Supplied records
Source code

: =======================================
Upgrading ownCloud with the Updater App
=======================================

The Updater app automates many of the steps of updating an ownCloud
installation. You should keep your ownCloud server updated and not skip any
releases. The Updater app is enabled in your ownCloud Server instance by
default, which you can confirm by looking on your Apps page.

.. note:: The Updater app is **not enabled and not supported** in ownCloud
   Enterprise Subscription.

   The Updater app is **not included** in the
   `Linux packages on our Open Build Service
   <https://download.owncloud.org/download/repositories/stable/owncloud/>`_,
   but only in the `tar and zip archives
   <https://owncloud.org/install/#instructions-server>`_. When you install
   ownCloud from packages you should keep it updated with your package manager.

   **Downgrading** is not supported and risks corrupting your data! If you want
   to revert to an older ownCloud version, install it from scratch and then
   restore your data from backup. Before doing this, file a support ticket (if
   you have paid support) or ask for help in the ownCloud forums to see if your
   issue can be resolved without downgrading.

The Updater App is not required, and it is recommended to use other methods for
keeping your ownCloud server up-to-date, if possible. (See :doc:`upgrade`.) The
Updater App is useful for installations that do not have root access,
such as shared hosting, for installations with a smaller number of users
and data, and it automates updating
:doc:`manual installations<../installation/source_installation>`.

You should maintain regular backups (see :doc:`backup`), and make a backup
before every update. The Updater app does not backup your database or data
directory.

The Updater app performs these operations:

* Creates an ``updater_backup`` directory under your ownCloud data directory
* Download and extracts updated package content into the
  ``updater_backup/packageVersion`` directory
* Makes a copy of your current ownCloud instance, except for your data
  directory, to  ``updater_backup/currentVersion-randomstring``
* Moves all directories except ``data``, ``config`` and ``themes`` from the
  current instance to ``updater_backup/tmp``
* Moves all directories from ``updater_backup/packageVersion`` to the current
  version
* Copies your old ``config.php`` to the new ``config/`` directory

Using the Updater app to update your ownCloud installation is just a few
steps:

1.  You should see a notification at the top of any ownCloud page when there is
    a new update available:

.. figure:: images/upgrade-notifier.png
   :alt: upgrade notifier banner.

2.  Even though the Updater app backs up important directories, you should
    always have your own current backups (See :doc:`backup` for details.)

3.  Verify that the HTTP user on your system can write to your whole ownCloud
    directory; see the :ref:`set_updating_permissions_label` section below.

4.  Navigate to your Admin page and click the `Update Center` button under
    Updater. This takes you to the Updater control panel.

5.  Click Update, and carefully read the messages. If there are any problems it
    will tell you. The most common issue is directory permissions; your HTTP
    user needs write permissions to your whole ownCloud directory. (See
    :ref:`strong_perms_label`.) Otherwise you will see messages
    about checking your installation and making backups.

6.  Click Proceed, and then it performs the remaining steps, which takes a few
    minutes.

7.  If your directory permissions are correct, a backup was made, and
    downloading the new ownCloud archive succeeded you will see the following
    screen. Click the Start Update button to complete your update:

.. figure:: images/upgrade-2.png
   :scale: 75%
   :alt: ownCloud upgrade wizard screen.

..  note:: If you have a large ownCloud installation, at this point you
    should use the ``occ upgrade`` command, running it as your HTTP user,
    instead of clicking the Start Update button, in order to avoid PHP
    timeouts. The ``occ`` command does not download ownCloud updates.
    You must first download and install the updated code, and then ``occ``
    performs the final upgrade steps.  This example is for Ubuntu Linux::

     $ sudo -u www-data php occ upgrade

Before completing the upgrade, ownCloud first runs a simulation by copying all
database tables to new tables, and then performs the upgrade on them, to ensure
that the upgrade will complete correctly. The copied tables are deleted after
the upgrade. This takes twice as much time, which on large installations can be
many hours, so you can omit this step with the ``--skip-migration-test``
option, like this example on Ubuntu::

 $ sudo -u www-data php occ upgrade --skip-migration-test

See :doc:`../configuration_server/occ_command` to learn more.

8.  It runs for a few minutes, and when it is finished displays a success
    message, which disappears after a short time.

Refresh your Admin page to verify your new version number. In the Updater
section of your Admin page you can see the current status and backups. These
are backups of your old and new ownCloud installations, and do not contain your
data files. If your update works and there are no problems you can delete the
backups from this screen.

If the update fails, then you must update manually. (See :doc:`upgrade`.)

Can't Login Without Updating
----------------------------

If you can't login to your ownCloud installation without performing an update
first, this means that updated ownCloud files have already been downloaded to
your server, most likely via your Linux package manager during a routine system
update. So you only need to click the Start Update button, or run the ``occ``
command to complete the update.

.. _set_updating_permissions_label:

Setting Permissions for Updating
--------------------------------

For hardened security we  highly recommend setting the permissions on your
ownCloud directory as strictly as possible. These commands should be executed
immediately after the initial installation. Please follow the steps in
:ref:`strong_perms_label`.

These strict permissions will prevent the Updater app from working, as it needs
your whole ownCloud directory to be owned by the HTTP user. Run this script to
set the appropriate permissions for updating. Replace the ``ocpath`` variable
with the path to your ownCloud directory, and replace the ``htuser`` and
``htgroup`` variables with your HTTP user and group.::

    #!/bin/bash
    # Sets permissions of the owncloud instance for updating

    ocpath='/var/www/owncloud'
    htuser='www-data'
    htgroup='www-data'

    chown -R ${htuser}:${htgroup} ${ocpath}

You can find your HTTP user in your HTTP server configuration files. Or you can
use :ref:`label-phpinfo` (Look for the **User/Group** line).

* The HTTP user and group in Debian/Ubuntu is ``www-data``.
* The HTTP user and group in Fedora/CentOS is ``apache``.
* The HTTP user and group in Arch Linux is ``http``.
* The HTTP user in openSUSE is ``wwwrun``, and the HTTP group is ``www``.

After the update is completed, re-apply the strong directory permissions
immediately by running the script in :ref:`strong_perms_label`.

The problem
Repeat the data word for word.

Response for this exercise
Source code

: =======================================
Upgrading ownCloud with the Updater App
=======================================

The Updater app automates many of the steps of updating an ownCloud
installation. You should keep your ownCloud server updated and not skip any
releases. The Updater app is enabled in your ownCloud Server instance by
default, which you can confirm by looking on your Apps page.

.. note:: The Updater app is **not enabled and not supported** in ownCloud
   Enterprise Subscription.

   The Updater app is **not included** in the
   `Linux packages on our Open Build Service
   <https://download.owncloud.org/download/repositories/stable/owncloud/>`_,
   but only in the `tar and zip archives
   <https://owncloud.org/install/#instructions-server>`_. When you install
   ownCloud from packages you should keep it updated with your package manager.

   **Downgrading** is not supported and risks corrupting your data! If you want
   to revert to an older ownCloud version, install it from scratch and then
   restore your data from backup. Before doing this, file a support ticket (if
   you have paid support) or ask for help in the ownCloud forums to see if your
   issue can be resolved without downgrading.

The Updater App is not required, and it is recommended to use other methods for
keeping your ownCloud server up-to-date, if possible. (See :doc:`upgrade`.) The
Updater App is useful for installations that do not have root access,
such as shared hosting, for installations with a smaller number of users
and data, and it automates updating
:doc:`manual installations<../installation/source_installation>`.

You should maintain regular backups (see :doc:`backup`), and make a backup
before every update. The Updater app does not backup your database or data
directory.

The Updater app performs these operations:

* Creates an ``updater_backup`` directory under your ownCloud data directory
* Download and extracts updated package content into the
  ``updater_backup/packageVersion`` directory
* Makes a copy of your current ownCloud instance, except for your data
  directory, to  ``updater_backup/currentVersion-randomstring``
* Moves all directories except ``data``, ``config`` and ``themes`` from the
  current instance to ``updater_backup/tmp``
* Moves all directories from ``updater_backup/packageVersion`` to the current
  version
* Copies your old ``config.php`` to the new ``config/`` directory

Using the Updater app to update your ownCloud installation is just a few
steps:

1.  You should see a notification at the top of any ownCloud page when there is
    a new update available:

.. figure:: images/upgrade-notifier.png
   :alt: upgrade notifier banner.

2.  Even though the Updater app backs up important directories, you should
    always have your own current backups (See :doc:`backup` for details.)

3.  Verify that the HTTP user on your system can write to your whole ownCloud
    directory; see the :ref:`set_updating_permissions_label` section below.

4.  Navigate to your Admin page and click the `Update Center` button under
    Updater. This takes you to the Updater control panel.

5.  Click Update, and carefully read the messages. If there are any problems it
    will tell you. The most common issue is directory permissions; your HTTP
    user needs write permissions to your whole ownCloud directory. (See
    :ref:`strong_perms_label`.) Otherwise you will see messages
    about checking your installation and making backups.

6.  Click Proceed, and then it performs the remaining steps, which takes a few
    minutes.

7.  If your directory permissions are correct, a backup was made, and
    downloading the new ownCloud archive succeeded you will see the following
    screen. Click the Start Update button to complete your update:

.. figure:: images/upgrade-2.png
   :scale: 75%
   :alt: ownCloud upgrade wizard screen.

..  note:: If you have a large ownCloud installation, at this point you
    should use the ``occ upgrade`` command, running it as your HTTP user,
    instead of clicking the Start Update button, in order to avoid PHP
    timeouts. The ``occ`` command does not download ownCloud updates.
    You must first download and install the updated code, and then ``occ``
    performs the final upgrade steps.  This example is for Ubuntu Linux::

     $ sudo -u www-data php occ upgrade

Before completing the upgrade, ownCloud first runs a simulation by copying all
database tables to new tables, and then performs the upgrade on them, to ensure
that the upgrade will complete correctly. The copied tables are deleted after
the upgrade. This takes twice as much time, which on large installations can be
many hours, so you can omit this step with the ``--skip-migration-test``
option, like this example on Ubuntu::

 $ sudo -u www-data php occ upgrade --skip-migration-test

See :doc:`../configuration_server/occ_command` to learn more.

8.  It runs for a few minutes, and when it is finished displays a success
    message, which disappears after a short time.

Refresh your Admin page to verify your new version number. In the Updater
section of your Admin page you can see the current status and backups. These
are backups of your old and new ownCloud installations, and do not contain your
data files. If your update works and there are no problems you can delete the
backups from this screen.

If the update fails, then you must update manually. (See :doc:`upgrade`.)

Can't Login Without Updating
----------------------------

If you can't login to your ownCloud installation without performing an update
first, this means that updated ownCloud files have already been downloaded to
your server, most likely via your Linux package manager during a routine system
update. So you only need to click the Start Update button, or run the ``occ``
command to complete the update.

.. _set_updating_permissions_label:

Setting Permissions for Updating
--------------------------------

For hardened security we  highly recommend setting the permissions on your
ownCloud directory as strictly as possible. These commands should be executed
immediately after the initial installation. Please follow the steps in
:ref:`strong_perms_label`.

These strict permissions will prevent the Updater app from working, as it needs
your whole ownCloud directory to be owned by the HTTP user. Run this script to
set the appropriate permissions for updating. Replace the ``ocpath`` variable
with the path to your ownCloud directory, and replace the ``htuser`` and
``htgroup`` variables with your HTTP user and group.::

    #!/bin/bash
    # Sets permissions of the owncloud instance for updating

    ocpath='/var/www/owncloud'
    htuser='www-data'
    htgroup='www-data'

    chown -R ${htuser}:${htgroup} ${ocpath}

You can find your HTTP user in your HTTP server configuration files. Or you can
use :ref:`label-phpinfo` (Look for the **User/Group** line).

* The HTTP user and group in Debian/Ubuntu is ``www-data``.
* The HTTP user and group in Fedora/CentOS is ``apache``.
* The HTTP user and group in Arch Linux is ``http``.
* The HTTP user in openSUSE is ``wwwrun``, and the HTTP group is ``www``.

After the update is completed, re-apply the strong directory permissions
immediately by running the script in :ref:`strong_perms_label`.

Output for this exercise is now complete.